Si la Cour estime que ce niveau élevé de restes à payer est la conséquence d'un engagement initial mal calibré par rapport à la réalité des projets et d'une insuffisante suppression périodique des engagements juridiques qui n'aboutiront jamais à un paiement, les rapporteurs spéciaux rappellent qu'il s'explique surtout par l'incapacité ou les difficultés à finaliser les projets en raison :

- d'un manque de foncier disponible ;

- de carences structurelles en ingénierie qui ralentissent la réalisation des projets et de faits la consommation des crédits.

b) Un manque structurel d'ingénierie

Les collectivités outre-mer se caractérisent, assez généralement, par un manque d'ingénierie qui s'explique essentiellement par une prédominance des emplois de catégorie C et la rareté des emplois de catégorie A en capacité de porter et d'accompagner les projets.

Or, la nécessité d'établir des programmations de travaux, de passer et suivre des marchés publics, d'établir un suivi technique et financier des projets est la condition préalable pour mener à terme, dans les délais impartis, les projets portés et financés dans le cadre des CCT ou du FEI.

Par ailleurs, la rareté du foncier, son insécurité juridique, de même que des contraintes en termes de normes de sécurité spécifiques aux territoires d'outre-mer (en raison notamment des contraintes géographiques intrinsèques : risques sismiques ou climatiques, topographie, insularité...) rend le besoin en ingénierie encore plus prégnant.

Il en résulte des projets qui peinent à démarrer ou à s'achever.

Pour remédier à cette situation, l'État a développé plusieurs dispositifs d'ingénierie nationaux et locaux (cf. infra ).

c) Un suivi des contrats parfois lacunaire car complexe à mettre en oeuvre

Concernant spécifiquement les CCT, le suivi des contrats est rendu particulièrement complexe par l'architecture budgétaire de ces contrats . En effet, les crédits contractualisés concernent de nombreux acteurs (État sur différents programmes, collectivités et EPCI).

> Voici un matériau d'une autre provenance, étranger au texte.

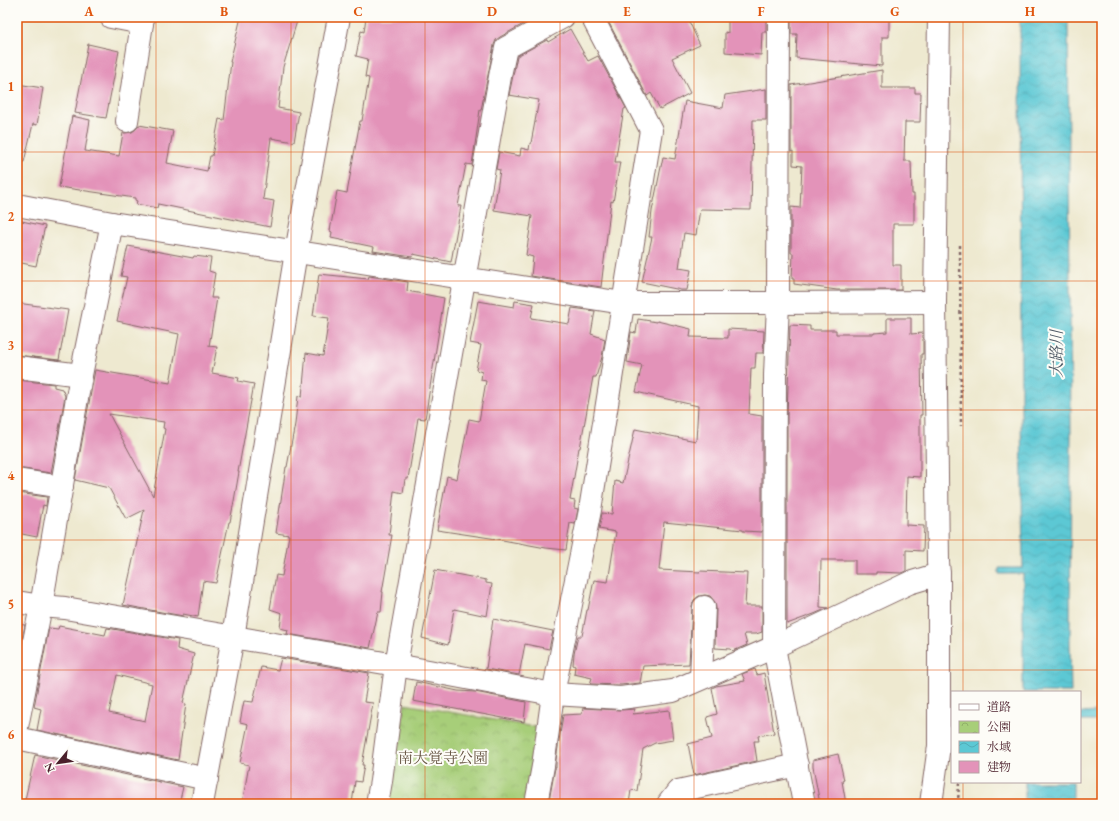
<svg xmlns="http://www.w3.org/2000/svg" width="1119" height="821" viewBox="0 0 1119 821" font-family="'EB Garamond','Noto Serif JP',serif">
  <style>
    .park { fill: url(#park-crowns); stroke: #787652 }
    .water { fill: url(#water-waves); stroke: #537480 }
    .building { fill: #e393b9; fill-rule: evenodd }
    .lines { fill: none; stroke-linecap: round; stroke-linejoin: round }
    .minor-casing { stroke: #836665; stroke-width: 24 }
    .path { stroke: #836665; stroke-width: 2.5; stroke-dasharray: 3 3; stroke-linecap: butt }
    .minor { stroke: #fff; stroke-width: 22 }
    .grid { fill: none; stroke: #e0560e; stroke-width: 1; stroke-opacity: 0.55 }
    .labels { text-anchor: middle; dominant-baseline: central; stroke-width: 4; stroke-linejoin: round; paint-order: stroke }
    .park-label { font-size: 15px; fill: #665442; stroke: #fdfcf7 }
    .water-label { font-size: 16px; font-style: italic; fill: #505a66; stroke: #fdfcf7 }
    .neatline { fill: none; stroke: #e0560e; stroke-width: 1.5 }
    .grid-label { font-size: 13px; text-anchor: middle; font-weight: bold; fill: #e0560e }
  </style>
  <defs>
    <pattern id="park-crowns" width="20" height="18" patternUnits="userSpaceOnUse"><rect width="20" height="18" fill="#a7ce79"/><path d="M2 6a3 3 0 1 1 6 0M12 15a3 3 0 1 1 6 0" fill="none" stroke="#91b069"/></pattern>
    <pattern id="water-waves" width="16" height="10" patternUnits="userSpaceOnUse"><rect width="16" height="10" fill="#5cc8d4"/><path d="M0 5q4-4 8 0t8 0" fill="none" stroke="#52abb6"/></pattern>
  </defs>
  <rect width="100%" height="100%" fill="#fdfcf7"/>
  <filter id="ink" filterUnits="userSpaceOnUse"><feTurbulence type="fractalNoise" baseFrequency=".025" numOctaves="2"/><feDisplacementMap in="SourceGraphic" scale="8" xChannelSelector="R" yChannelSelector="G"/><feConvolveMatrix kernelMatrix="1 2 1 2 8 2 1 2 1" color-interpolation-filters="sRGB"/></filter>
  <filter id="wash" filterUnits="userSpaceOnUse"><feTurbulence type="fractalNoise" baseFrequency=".012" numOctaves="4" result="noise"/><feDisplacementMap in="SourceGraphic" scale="16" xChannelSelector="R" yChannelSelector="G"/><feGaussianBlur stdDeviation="0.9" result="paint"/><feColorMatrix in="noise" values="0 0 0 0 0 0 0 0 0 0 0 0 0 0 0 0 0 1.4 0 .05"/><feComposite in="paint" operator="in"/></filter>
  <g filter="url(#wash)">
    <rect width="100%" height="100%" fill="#eee9d0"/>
    <path class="park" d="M405,704l135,24 -13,76h-140z"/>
    <g class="water">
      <path d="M1020,17h48l3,415 -1,211 1,49h-48v-118h-24v-6h24l-2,-154z"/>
      <path d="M1097,712l1,9h-18v-8z"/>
      <rect x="1025" y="782" width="48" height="22"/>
    </g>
    <g id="blocks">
      <g class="building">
        <path d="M241,17h43l13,4 -14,46 -5,41 21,4 -5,30 -23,-4 -8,61 11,2 -4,26 -112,-23 -1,4 -21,-4 1,-3 -2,-1v-2l-76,-11 13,-71 18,4 -5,31 34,5 4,-23h2l7,-1 4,-3 3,-4 34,6 -6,32 40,8 3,-15h2l7,-37 5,1 7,-58h-1z"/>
        <path d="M366,17h170l-36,20 -4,3 -2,5 -13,65h-1l-8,55 -6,-1 -8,42h3l-10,56 -38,-8 -1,3 -39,-6 1,-4 -43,-9 1,-6 -2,-1 7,-40 10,2 13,-72h2l7,-43 -4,-1 3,-18 -12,-3 5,-25 3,1z"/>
        <path d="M620,17h67l13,28 -28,13 18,35 -30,16 -9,-16 -4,3 -39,-75z"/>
        <path d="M728,17h38v15h-4l-1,23 -36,-3v-20l3,1z"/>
        <path d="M791,17h98v20h-7v29l-86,-8 1,-24h-6z"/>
        <path d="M570,29l18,32 10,-5 28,52 -2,1 -9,53h5l-7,40 -2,-1 -10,86 -70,-11 2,-19 -7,-2 6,-39 -38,-6 6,-40 -4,-1 3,-17 21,4 1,-8 8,2 1,-7h1l8,-43 -30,-5 8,-39 30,-16 1,2z"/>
        <path d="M88,44l31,7 -13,67 -31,-5z"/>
        <path d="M882,70v18h33v5h6l-1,29h-15l-1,39h7l1,33h2v30h-21v41h8v25h-64l-43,-6v-5h-2l1,-26h-2v-46l9,1 2,-42 -9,-1v-14l-2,1v-67z"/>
        <path d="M17,84l26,4 -6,37 -4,-1 -9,38 -7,-1z"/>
        <path d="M766,89v31h-13l-2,90 -51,-1 -4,26 -12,-2 -5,35 12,2 -4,20h-6l-39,-8 10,-45h-3l3,-26 11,-54 12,2 10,-58 38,7 2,-13z"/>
        <path d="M17,220l28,6 -9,40 -19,-4z"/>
        <path d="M128,246l65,12 1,-2 17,2 -2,13 6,2 -4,25h6l-8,48 8,1 -5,26 27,5 -1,3 16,3 -16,88h1l-5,29 -4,21h-1l-13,61 -13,-2 -5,36 -15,-3v2l-60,-11 21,-95 -18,9 -17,-31 -34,-8 20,-110 75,13 9,-49 -62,-13 10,-44 -6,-1zM109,414l55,8 -1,6 2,1 -12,67z"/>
        <path d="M319,274l49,5 1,-3 39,6 -1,9 37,7 -19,121 -7,-1 -10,61h-3l-2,14 -9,-2 -5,44h3l-10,57h1l-2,20h-3l-8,36 -83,-14 1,-4 -8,-2 2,-15 -12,-4 6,-34 6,1 7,-41 -13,-2 10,-66h1l8,-43 3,-28 4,1 4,-44 17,3 6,-38 -16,-2z"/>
        <path d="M478,301l36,6 1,-6 19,3 -3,14 38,6 3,-16 23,3 -4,23 14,5 -3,18 -6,20h-3l-13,71h-1l-9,52 5,1 -1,7 4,1 -3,15 -5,-1 -4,27 -20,-2 -49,-9 -60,-9 10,-54 10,3 12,-60 10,2 7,-40 -5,-1 1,-8 -6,-2 5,-25 -11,-2z"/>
        <path d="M17,303l51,7 -9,50 -42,-5z"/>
        <path d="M887,318h24v16l12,-1v21h-2l1,61h-2v62l-13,-1 -1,49 18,1 -1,25 -17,-1v21l-5,2 -25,-1v2h-21v-14h-34l-1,47 8,1 -14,6 -27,10v-207l3,-92 20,1v4h26v4h38v-1l13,-1z"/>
        <path d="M638,319l19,3v-1l34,8 -1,8 38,1v-9l36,2 -1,22h-7l-1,15h-4l-2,46 13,2v116l-19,-1v-1l-79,-8 -5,48 41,2v-1l47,2 -2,33h17v26l-6,2h-12l3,11 -14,6 -2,-2 -16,-1 1,-40 -1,-6 -5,-6 -5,-1 -6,1 -5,4 -2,6 -3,58 -46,2 -3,17 -19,2 -31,-1 2,-6 -18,-4 1,-8 -2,-1 1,-11 4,-18h4l5,-26h1l6,-30 14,2 8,-50 -17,-3 3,-16 10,1 3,-33 8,2 12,-54 61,12 2,-35 -62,-14 6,-27 -15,-3 4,-30 5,1z"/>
        <path d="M17,380l37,4v3l8,2 3,7 -14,77 -34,-5z"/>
        <path d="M17,493l30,4 -1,9 -3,-1 -6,32 -20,-4z"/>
        <path d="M435,570l51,10v3l6,1 -5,32 -33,-7 -6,36 -26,-7z"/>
        <path d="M493,619l60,12 -4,18 -24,-5 -6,31 -33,-6z"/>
        <path d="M17,624l8,1 -8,38z"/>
        <path d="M59,626l46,9 2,-7 71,12 -1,9 17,5 -11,49 3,1 -8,56 -141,-30 4,-21 -7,-2 15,-79 9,1zM117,675l35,9 -7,37 -36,-8z"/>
        <path d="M281,658l88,15 -5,29 9,1 -11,62h2l-3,17 -6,-1 -3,23h-110l7,-39 -9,-2 8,-39 -8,-2 4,-21 9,1 8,-35 17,3z"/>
        <path d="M755,669l2,6 7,-2 10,60 -16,3 1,5h-5l3,20 -63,14 -6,-31 24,-6 -5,-21 10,-3 -5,-26 4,-2 29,-5 -3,-7z"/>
        <path d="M416,682l42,9 17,1 51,10 -2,20 -111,-21z"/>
        <path d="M583,708l37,2 15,-1 -2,5 36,-4 4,30 -18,3 -12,6 -6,42 -6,-1 -2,14h-64l-16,-3 6,-33h1v-8l7,-45 19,-1z"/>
        <path d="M838,754l6,26 -2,1 4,23h-26l-7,-37v-7z"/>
        <path d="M35,755l148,32 -4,17h-155z"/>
      </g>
    </g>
  </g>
  <g filter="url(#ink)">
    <use href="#blocks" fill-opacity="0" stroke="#836665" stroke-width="1"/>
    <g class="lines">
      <defs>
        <g id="minor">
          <path d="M111,17l31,6"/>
          <path d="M779,17l-1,286 -3,72 -1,272 30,157"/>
          <path d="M127,121l16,-104"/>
          <path d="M17,205l95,18 511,80h155l157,-1"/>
          <path d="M17,367l64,8"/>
          <path d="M17,480l45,7"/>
          <path d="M17,602l24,4 24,2 331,57 157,29 68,4 52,-7 101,-44 135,-64 30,-9"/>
          <path d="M701,678l3,-71"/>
          <path d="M17,727l24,-121 40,-231 31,-152"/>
          <path d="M17,738l190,41"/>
          <path d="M202,804l31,-167 63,-385 43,-235"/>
          <path d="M377,804l4,-23 15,-116 105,-594 5,-23 57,-31"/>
          <path d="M536,804l7,-38 10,-72 37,-184 61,-380 -59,-113"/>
          <path d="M668,804l10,-13 119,-26"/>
          <path d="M931,804l8,-58v-172l-1,-12 -3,-260 4,-285"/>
        </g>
      </defs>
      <use href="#minor" class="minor-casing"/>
      <g class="path">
        <path d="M960,245l1,181"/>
        <path d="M958,804l1,-22"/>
      </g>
      <use href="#minor" class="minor"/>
    </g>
  </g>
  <path class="grid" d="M156,17v787M291,17v787M425,17v787M560,17v787M694,17v787M828,17v787M963,17v675M17,152h1085M17,281h1085M17,410h1085M17,540h1085M17,670h1085M963,782v22"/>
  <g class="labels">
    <g class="park-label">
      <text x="443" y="757">南大覚寺公園</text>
    </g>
    <g class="water-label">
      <text transform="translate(1056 354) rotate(-90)">大路川</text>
    </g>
  </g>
  <rect width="1119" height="821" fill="none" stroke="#fdfcf7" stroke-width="44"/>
  <rect x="951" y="691" width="130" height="92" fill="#fdfcf7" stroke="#b5a4a5"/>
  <rect x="959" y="704" width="20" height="6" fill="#ffffff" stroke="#b5a4a5"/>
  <text x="987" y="711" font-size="12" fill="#4a1f2b">道路</text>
  <rect x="959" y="721" width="20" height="12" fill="url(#park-crowns)" stroke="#b5a4a5"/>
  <text x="987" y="731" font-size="12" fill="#4a1f2b">公園</text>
  <rect x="959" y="741" width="20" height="12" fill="url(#water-waves)" stroke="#b5a4a5"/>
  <text x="987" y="751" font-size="12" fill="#4a1f2b">水域</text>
  <rect x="959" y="761" width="20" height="12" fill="#e393b9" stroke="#b5a4a5"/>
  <text x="987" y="771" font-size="12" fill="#4a1f2b">建物</text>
  <g transform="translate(58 763) rotate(241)" stroke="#fdfcf7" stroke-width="3" paint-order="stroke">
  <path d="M0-3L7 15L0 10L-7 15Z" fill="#4a1f2b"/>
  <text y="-6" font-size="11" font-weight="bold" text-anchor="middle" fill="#4a1f2b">N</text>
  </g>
  <rect x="22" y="22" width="1075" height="777" class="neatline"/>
  <g class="grid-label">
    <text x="89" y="16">A</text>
    <text x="224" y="16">B</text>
    <text x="358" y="16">C</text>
    <text x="492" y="16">D</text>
    <text x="627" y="16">E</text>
    <text x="761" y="16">F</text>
    <text x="895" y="16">G</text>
    <text x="1030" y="16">H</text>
    <text x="11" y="91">1</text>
    <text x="11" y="221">2</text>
    <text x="11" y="350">3</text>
    <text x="11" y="480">4</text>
    <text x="11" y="609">5</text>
    <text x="11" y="739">6</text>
  </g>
</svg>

À cet égard, la Cour note d'ailleurs la nécessité d'une collaboration resserrée entre la DGOM et les services des ministères partenaires. « Or, aucune réunion de coordination et de pilotage des CCT n'a été organisée sur la période, permettant d'identifier les retards ou les éventuels surcoûts, qui aurait permis d'ajuster les financements en les adaptant aux capacités des territoires à amorcer les projets. La rigidité du cadre des CCT, et la multiplicité des programmes y concourant, limitent les redéploiements de crédits non employés vers des programmes présentant de nouveaux besoins ». Dans ce contexte, et bien que le portage des crédits par différents ministères se justifie par l'aspect technique des projets financés par chacun d'eux, le suivi au sein d'un même programme permettrait une souplesse qui pourrait être à même d'améliorer la consommation de ces crédits et faciliterait le suivi financier. Par ailleurs, les rapporteurs spéciaux notent la difficulté de disposer d'un document agrégé permettant de suivre la consommation de tous les crédits contractualisés, c'est-à-dire ceux portés par l'État mais également ceux des collectivités.

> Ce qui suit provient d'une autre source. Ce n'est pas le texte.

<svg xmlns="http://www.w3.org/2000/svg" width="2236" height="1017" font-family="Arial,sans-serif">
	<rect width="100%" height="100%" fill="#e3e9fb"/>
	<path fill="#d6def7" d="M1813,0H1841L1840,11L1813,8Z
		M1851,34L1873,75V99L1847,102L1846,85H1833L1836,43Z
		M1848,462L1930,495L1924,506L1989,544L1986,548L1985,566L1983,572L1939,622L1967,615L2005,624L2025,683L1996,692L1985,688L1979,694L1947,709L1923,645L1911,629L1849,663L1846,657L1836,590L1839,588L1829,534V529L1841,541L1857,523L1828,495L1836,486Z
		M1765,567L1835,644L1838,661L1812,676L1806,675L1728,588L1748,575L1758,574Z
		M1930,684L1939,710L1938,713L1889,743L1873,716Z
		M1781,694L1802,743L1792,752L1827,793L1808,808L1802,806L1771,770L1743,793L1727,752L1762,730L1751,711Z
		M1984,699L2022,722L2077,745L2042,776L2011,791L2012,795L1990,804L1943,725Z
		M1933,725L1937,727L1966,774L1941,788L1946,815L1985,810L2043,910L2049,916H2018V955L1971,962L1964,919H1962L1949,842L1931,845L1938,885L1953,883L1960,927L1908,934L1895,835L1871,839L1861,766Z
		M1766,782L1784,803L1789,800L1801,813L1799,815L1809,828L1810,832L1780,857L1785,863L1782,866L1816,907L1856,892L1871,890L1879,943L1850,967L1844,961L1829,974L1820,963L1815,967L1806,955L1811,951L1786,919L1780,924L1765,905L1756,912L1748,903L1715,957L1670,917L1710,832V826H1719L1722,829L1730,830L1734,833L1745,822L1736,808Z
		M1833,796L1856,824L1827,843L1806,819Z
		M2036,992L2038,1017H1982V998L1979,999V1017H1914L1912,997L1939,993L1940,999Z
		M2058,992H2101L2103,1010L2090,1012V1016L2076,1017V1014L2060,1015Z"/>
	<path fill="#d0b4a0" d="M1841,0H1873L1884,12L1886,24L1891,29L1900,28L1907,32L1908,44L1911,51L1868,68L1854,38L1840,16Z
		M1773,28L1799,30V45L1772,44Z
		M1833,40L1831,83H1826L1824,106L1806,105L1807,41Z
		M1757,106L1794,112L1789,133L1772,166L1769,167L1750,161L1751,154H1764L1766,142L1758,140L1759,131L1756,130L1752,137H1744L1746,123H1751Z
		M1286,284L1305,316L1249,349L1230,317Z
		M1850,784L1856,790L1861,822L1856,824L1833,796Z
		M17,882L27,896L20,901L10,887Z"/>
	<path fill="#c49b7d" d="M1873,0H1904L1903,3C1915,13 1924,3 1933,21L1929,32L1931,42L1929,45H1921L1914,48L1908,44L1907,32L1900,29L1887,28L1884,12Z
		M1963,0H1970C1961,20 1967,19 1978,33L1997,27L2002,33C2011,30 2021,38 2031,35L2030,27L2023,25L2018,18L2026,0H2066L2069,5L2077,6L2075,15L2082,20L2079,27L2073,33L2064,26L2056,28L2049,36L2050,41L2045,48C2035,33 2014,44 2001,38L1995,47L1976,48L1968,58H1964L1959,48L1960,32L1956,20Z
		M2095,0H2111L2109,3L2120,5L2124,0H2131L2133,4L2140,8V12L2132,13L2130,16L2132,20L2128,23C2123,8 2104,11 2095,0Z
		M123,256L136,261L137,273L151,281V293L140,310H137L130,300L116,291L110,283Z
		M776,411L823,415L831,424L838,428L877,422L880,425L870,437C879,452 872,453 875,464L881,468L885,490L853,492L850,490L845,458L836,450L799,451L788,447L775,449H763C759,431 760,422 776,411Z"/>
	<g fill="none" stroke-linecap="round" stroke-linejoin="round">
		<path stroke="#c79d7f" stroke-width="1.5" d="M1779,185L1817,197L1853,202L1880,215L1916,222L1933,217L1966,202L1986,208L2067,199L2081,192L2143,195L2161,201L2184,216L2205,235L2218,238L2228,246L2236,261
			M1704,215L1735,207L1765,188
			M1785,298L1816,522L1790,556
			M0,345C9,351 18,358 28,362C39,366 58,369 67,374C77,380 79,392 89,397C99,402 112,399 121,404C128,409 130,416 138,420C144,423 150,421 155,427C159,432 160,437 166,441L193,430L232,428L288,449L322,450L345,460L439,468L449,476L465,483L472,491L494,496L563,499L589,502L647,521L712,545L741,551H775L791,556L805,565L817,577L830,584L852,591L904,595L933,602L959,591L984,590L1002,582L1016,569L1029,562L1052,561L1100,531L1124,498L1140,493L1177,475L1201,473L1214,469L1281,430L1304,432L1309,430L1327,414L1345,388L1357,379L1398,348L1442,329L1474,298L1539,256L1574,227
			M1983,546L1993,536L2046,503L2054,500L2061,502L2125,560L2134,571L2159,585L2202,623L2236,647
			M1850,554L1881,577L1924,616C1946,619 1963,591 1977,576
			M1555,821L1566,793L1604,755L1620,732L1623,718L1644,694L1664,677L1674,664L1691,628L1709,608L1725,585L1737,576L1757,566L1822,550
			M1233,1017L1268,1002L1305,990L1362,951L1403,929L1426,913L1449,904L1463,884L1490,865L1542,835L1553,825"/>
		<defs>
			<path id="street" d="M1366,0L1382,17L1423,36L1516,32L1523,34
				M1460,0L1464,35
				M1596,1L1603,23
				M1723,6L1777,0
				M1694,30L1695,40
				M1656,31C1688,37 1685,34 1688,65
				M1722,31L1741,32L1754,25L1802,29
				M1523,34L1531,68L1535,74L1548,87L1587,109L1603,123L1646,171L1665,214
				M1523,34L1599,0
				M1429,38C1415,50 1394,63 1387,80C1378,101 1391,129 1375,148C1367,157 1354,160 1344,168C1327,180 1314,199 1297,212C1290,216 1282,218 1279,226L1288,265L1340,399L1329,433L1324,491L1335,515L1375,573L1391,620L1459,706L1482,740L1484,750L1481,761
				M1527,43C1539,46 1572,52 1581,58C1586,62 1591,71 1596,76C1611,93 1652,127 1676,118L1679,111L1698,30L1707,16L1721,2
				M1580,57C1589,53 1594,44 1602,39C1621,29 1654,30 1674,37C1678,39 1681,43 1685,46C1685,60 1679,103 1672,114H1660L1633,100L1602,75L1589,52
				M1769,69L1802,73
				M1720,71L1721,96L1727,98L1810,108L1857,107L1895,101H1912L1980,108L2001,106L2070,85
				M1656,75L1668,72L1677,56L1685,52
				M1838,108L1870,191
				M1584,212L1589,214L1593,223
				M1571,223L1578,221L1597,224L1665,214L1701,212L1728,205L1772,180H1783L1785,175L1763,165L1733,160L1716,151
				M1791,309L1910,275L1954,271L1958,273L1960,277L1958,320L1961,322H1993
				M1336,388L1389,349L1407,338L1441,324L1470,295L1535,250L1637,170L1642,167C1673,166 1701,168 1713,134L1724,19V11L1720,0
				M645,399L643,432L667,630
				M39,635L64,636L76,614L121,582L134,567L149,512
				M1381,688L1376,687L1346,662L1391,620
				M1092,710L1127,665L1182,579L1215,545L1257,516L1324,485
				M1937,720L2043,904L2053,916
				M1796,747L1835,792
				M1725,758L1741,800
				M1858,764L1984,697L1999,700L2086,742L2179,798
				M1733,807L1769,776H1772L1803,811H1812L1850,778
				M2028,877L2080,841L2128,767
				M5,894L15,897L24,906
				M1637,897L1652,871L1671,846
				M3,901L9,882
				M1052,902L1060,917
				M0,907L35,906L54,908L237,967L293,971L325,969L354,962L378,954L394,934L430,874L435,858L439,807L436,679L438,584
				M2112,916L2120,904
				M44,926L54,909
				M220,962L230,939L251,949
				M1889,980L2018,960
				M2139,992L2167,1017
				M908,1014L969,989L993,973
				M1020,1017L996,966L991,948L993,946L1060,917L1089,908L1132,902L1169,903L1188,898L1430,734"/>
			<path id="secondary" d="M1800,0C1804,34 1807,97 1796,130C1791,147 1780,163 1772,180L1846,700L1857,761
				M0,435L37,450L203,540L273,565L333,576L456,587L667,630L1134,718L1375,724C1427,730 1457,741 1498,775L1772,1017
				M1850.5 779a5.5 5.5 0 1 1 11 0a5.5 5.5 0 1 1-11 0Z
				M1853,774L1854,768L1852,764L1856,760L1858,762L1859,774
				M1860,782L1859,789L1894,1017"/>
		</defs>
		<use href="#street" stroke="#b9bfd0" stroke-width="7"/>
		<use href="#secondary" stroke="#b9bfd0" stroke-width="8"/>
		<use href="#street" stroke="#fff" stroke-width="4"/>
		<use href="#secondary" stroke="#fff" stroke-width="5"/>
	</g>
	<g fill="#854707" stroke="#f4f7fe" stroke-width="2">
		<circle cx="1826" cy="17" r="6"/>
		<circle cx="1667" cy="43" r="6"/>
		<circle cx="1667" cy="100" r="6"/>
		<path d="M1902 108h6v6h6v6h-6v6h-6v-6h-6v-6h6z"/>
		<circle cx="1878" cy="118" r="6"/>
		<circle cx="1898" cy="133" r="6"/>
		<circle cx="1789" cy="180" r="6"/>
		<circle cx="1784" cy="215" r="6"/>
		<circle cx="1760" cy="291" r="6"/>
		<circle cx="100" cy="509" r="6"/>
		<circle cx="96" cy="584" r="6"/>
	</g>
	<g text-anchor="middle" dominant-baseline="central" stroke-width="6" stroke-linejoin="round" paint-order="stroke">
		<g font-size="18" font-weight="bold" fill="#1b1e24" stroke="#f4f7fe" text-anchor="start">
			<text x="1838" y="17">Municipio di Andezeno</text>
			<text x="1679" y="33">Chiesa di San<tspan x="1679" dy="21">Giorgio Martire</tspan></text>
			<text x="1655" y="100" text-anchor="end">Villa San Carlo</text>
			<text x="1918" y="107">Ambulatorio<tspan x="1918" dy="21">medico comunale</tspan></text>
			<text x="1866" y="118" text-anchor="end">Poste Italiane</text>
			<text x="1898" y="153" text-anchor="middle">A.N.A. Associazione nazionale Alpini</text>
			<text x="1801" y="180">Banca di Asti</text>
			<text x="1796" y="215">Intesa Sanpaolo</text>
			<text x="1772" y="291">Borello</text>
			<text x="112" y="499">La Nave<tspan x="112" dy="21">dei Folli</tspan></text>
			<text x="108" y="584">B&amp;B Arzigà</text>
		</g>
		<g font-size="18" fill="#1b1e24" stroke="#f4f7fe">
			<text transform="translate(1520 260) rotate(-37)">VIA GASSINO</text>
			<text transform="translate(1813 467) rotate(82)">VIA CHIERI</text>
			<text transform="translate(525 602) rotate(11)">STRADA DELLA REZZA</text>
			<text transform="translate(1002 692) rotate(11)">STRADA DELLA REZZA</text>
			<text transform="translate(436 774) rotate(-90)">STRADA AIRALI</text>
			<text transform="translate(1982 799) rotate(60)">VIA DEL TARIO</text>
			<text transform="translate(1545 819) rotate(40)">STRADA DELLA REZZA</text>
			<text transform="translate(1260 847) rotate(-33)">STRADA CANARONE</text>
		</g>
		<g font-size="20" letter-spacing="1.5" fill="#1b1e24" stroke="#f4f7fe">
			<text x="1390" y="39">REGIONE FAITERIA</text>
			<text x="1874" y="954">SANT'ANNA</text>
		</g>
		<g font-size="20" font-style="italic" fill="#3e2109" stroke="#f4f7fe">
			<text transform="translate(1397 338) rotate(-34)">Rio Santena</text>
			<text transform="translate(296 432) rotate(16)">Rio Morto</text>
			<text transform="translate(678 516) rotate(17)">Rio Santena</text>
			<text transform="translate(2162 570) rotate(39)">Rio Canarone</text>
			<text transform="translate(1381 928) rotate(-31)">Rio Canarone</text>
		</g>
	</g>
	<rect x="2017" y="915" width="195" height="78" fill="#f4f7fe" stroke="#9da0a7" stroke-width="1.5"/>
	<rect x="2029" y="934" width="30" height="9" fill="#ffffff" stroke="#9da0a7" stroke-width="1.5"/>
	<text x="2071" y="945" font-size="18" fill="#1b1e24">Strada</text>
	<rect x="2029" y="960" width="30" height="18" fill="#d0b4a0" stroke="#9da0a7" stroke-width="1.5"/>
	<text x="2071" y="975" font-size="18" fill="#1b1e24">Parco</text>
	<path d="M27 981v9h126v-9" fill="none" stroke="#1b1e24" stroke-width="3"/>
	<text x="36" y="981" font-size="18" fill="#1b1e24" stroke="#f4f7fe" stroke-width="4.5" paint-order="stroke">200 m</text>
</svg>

Le suivi technique et financier, comme le recommande la Cour des comptes, devra donc être amélioré pour permettre une exécution des crédits à la hauteur des enjeux et des besoins des territoires d'outre-mer.

Concernant spécifiquement le pilotage global , actuellement réalisé par la DGOM, ce dernier impliquant plusieurs ministères et acteurs publics, il pourrait être envisagé qu'il soit mis en oeuvre et suivi par une instance interministérielle.